A 20% reduction in CO2 emissions from mobile air conditioning by 2050 is possible

A recent report from the International Energy Agency “Cooling on the Move - The future of air conditioning in vehicles” explores the current and future global energy consumption from mobile air conditioning systems, along with the resulting greenhouse gas emissions.
According to a IEA report issued in September 2019 (1), mobile air conditioning (MAC) – i.e. air conditioners in passenger cars, vans, buses and freight trucks – currently consumes over 1.8 million barrels of oil equivalent per day (Mboe/d), which represents more than 1.5% of current global oil consumption.

Around 6% of the annual global energy consumed by cars is used for MAC, varying by country between about 3% and 20% depending on climate, driving patterns and traffic congestion. It can peak at over 40% in warm climates and congested traffic.

In 2015, total carbon emissions from MAC amounted to approximately 420 million tonnes of carbon dioxide equivalent (MtCO2-eq), equivalent to more than 1% of global energy-related CO2 emissions. Of this, around 70% was due to fuel use, whilst greenhouse gas (GHG) emissions from refrigerant leakage were responsible for the other 30%.

In its Baseline scenario, the IEA foresees energy consumption almost tripling to 5.7 Mboe/d by 2050. In this scenario, there are no further improvements to MAC efficiency or changes in refrigerant use. At the same time, annual combined emissions from energy consumption and refrigerant leakage could more than triple to 1 300 million tonnes of CO2 equivalent.

This sharp rise in consumption and emissions is driven by the large increase in activity: there will be more than 2 billion cars and another 450 million other road vehicles globally – more than twice as much as currently – nearly all of which will have MAC installed. The uptake of vehicles with MAC will be greater in countries with warmer climates such as Indonesia and India, while at the same time the expected increase in global ambient temperatures will drive further MAC demand in more moderate climates.

However, the IEA identifies important potential efficiency gains for cooling in vehicles through better MAC technology, improving other components of the vehicle, such as thermal insulation, reflective windows and body paint that reduce heat load, and optimising power trains. If applied in combination, best-in-class technologies could reduce MAC energy demand by up to 67%, halving energy-related MAC emissions.

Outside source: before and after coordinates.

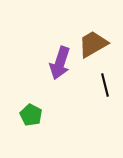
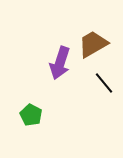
black line: moved 1 px left, 2 px up; rotated 25 degrees counterclockwise
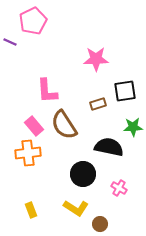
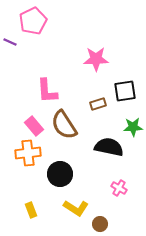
black circle: moved 23 px left
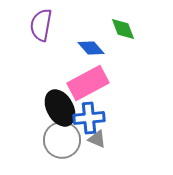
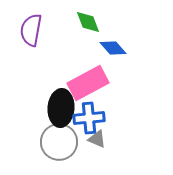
purple semicircle: moved 10 px left, 5 px down
green diamond: moved 35 px left, 7 px up
blue diamond: moved 22 px right
black ellipse: moved 1 px right; rotated 33 degrees clockwise
gray circle: moved 3 px left, 2 px down
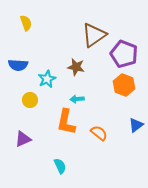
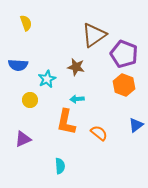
cyan semicircle: rotated 21 degrees clockwise
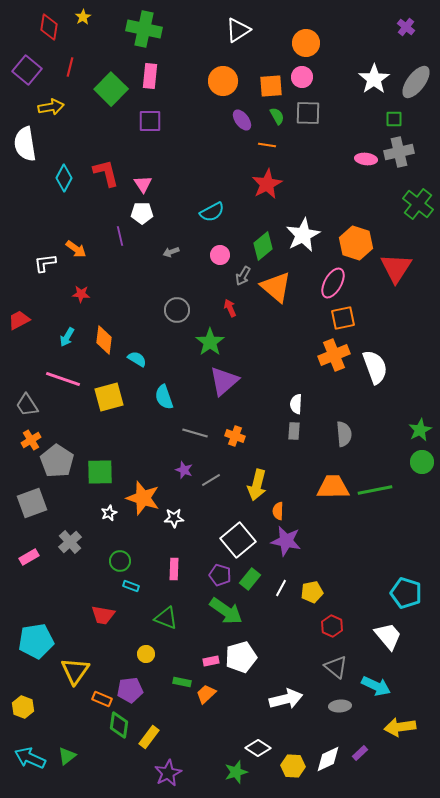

In the Efficient Cooling Scenario, where the energy efficiency of MAC systems is maximized, the energy consumption would be limited to 2.8 Mboe/d by 2050 – less than half of the Baseline Scenario. With almost universal use of refrigerants – such as HFO1234yf or CO2 – with a GWP of 1 and partial electrification of the vehicle fleet, GHG emissions by 2050 would be 20% lower than today at 320 MtCO2-eq.

The IEA concludes that governments have an essential role to play in ensuring refrigerant and energy-related GHG emissions from MAC are minimised. MAC energy consumption could be included in existing fuel economy standards, expanded vehicle testing methods and/or minimum performance standards for specific air-conditioning components.